Evet gördüğünüz gibi orijinal senaryoya sadık kalınmamış. Üzerinde etkili oynamalar yapılmış. Çoğu kitaptan uyarlama filmlerde de senaryoya sadık kalınmaz, üzerinde ufak oynamalar yapılır ancak bu olay başka bir olay. Bu bir efsane ve üzerinde bu denli oynama yapılması beni rahatsız etti açıkçası. İzleyenleri de rahatsız etmiş olabilirler mutlaka. Tabii konuyu bilmeden gidenler, ya da benim gibi bu mitolojiyle alakası God of War adlı oyundan ibaret olanlar için pek rahatsız edici olmayabilir durum. Ben de araştırıp öğrendikten sonra yazıyorum bunları.

Oyunculuklara fazla değinmemek gerek. Schindler’s List’te iyiyi oynayan Liam Neeson’ı ve kötüyü oynayan Ralph Fiennes’ı yine aynı rollerde görmek güzel ancak ikisini de fazla izleyemedik. Bari Liam Neeson ve Ralph Fiennes gibi iki isim var kadronda, biraz oynat adamları. Sam Worthington bana göre yetersiz bir oyuncu arkadaşımız. Nedense son dönemin en çok sevilen aktörlerinden oldu bir anda. Sanırım bu tip filmlere cuk oturan kas yapısı sayesinde, eheh. Bayan arkadaşlarımız Gemma Arterton ve Alexa Davalos'a kötü bir şey dersek Medusa yüzümüze bakar vallahi. Yeri gelmişken söyleyeyim, tanrılar da olmamış. Çok yapmacık olmuş yani, ışınlı mışınlı falan. Selena kadar gerçekçi diyeyim siz anlayın.

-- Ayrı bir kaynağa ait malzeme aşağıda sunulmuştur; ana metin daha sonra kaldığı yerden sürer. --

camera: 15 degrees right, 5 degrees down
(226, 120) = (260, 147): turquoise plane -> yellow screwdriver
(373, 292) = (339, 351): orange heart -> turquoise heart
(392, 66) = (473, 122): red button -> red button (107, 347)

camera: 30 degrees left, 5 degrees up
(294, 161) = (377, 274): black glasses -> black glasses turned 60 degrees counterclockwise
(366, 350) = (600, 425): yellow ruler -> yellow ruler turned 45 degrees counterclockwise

Filmin bir diğer eksiği de havada kalan konusu. Her şey çok oldu bittiye gelmiş. Bir kaç sahne dışında 3D'de hissedilmiyor hiç. Zaten film önce normal çekilmiş, sonra 3D olmasına karar verilmiş. Buradan yapımcıların stratejisini de anlıyoruz zaten. Bunlarla kalmayıp sonuyla da batırıyor kendini film. Spoiler, koskoca Kraken'i, saniyesinde yok ediyor Perseus. Yani filmdeki tek adam gibi aksiyon sahnesi olan sahneye bakıyorum, dev akreplerle dakikalarca savaşıyor, zorla öldürüyorlar bizim elemanlar. Bir de son sahneye bakıyorum. Kraken, denizden 10 dakikada çıkıyor, 1 dakikada geberiyor. Koskoca Kraken! "Release the Kraken". Tutarsızlık, elde kalma, hayal kırıklığı!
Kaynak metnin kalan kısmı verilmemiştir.